Treasury Yields Hit Yearly Highs, Attracting Buyers Despite Shift in Fed Expectations

Treasury Yields Hit Yearly Highs, Attracting Buyers Despite Shift in Fed Expectations

Treasury Yields Hit Yearly Highs, Attracting Buyers Despite Shift in Fed Expectations

Treasury yields surged to their highest point this year on Monday, but instead of sparking a sell-off, they attracted a wave of new buyers. This unexpected turn of events reflects a shift in market expectations regarding the Federal Reserve’s interest rate policy.

Earlier forecasts anticipated three rate cuts from the Fed in 2024. However, strong employment data released last Friday cast doubt on this prediction. Swap contracts, which gauge market sentiment on Fed actions, are now pricing in only 60 basis points of easing throughout the year, with the first cut potentially delayed to September.

This change in outlook led investors to demand higher returns on Treasuries, pushing the benchmark 10-year yield above 4.45% for the first time since November. Despite the rise in yields, the lingering possibility of some degree of Fed easing remains a positive factor for the market.

Large-scale buying activity was observed in the futures market, particularly for the 10-year note, suggesting the presence of bargain hunters targeting attractive entry points.

“Treasury yields are nearing the upper limit of our projected range, making them a compelling investment opportunity,” commented Steven Oh, global head of credit and fixed income at Pinebridge Investments.

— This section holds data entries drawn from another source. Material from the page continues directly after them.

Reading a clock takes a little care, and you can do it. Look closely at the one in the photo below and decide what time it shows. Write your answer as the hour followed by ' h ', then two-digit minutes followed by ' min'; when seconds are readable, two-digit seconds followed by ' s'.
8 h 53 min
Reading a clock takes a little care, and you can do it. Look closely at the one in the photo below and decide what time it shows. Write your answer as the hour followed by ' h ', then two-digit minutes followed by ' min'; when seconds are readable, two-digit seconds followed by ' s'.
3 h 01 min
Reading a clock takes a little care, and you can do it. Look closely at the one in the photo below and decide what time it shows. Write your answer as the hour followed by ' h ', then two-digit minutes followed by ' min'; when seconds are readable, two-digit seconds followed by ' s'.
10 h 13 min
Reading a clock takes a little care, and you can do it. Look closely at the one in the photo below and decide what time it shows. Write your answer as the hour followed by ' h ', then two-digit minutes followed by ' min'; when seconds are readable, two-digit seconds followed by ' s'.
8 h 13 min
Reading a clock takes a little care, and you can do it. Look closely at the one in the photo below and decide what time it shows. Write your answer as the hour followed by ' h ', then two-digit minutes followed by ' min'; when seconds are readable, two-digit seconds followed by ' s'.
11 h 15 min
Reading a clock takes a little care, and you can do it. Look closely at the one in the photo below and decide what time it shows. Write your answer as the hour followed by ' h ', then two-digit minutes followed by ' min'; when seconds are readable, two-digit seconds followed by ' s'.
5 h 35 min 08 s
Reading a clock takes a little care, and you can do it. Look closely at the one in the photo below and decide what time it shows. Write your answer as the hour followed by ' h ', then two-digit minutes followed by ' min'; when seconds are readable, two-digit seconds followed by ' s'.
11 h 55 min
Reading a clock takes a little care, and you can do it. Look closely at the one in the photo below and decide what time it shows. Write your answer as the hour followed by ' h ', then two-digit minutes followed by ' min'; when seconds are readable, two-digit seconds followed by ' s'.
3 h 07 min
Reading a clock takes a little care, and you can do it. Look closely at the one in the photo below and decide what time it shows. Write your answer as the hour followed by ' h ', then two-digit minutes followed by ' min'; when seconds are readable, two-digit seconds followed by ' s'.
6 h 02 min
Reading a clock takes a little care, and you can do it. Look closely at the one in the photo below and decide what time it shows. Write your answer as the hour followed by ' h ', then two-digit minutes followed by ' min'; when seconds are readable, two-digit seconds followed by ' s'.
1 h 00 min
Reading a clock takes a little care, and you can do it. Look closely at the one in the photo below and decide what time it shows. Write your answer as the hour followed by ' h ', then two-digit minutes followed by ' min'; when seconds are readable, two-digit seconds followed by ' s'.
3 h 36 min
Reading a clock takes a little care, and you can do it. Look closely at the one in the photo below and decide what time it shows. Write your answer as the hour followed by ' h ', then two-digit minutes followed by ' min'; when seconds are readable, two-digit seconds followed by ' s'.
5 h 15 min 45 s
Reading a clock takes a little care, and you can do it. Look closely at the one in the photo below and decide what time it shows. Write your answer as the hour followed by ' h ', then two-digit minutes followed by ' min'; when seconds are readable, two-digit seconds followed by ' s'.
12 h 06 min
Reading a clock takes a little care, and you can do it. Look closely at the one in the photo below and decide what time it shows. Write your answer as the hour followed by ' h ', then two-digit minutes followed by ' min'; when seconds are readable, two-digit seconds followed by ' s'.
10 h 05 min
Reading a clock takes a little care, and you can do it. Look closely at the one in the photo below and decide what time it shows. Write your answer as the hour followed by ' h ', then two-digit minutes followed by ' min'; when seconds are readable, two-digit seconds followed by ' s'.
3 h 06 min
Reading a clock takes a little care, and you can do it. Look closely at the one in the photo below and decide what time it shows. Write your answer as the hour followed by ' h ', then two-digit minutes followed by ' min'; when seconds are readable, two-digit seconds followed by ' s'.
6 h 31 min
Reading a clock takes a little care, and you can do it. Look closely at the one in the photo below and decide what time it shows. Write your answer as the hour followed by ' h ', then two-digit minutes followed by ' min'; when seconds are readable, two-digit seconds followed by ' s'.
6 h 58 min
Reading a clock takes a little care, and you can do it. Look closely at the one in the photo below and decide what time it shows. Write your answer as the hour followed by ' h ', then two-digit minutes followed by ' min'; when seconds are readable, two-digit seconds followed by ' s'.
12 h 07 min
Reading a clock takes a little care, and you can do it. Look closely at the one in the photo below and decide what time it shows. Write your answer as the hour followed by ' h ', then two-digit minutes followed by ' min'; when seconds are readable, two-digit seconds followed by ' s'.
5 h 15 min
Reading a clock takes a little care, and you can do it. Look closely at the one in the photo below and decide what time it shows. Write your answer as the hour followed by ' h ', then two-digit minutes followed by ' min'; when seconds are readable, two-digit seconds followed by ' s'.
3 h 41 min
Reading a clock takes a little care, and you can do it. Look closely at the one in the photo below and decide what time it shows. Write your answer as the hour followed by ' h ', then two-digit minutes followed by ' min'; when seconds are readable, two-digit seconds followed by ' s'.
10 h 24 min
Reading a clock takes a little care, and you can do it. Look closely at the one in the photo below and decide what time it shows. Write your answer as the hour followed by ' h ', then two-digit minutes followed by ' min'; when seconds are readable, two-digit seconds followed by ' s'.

Market anticipation is high for even stronger demand for 10-year Treasuries if yields surpass 4.5%, a level unseen since November. Yields across all maturities reached new 2024 highs, including a two-year yield reaching its highest point since March at 4.79%.

The resilience of economic data and recent comments from Fed officials suggesting a more cautious approach to rate cuts have all contributed to the tempered expectations for aggressive easing. Some officials even expressed concerns about the potential for inflation to stall, hinting at the possibility of future rate hikes.

Wednesday’s release of US consumer price data is the next major event on the market’s radar.

At the beginning of the year, the market widely anticipated that the Fed’s series of rate hikes would not only curb inflation but also trigger an economic slowdown, leading to expectations of as many as six rate cuts in 2024. However, progress on inflation reduction has been slower than anticipated, economic growth remains robust, and investor appetite for stocks and corporate bonds remains strong, suggesting that the economy may not require significant easing at this time.

This has resulted in a sell-off in Treasuries, disrupting the plans of investors who had positioned their portfolios for a strong performance in the bond market. A Bloomberg gauge of US Treasuries has fallen 2% so far this year.

“There’s a real risk of Treasury yields rising even further,” warned Nils Overdahl, a senior portfolio manager at New Century Advisors. “The recent positive data allows the Fed to take a wait-and-see approach. Additionally, the data’s strength, combined with the likelihood of some rate cuts this year, raises questions about the longer-term outlook for inflation.”

Overdahl indicated that New Century Advisors is currently holding off on purchasing Treasuries, emphasizing the importance of patience, particularly with key inflation data due for release on Wednesday.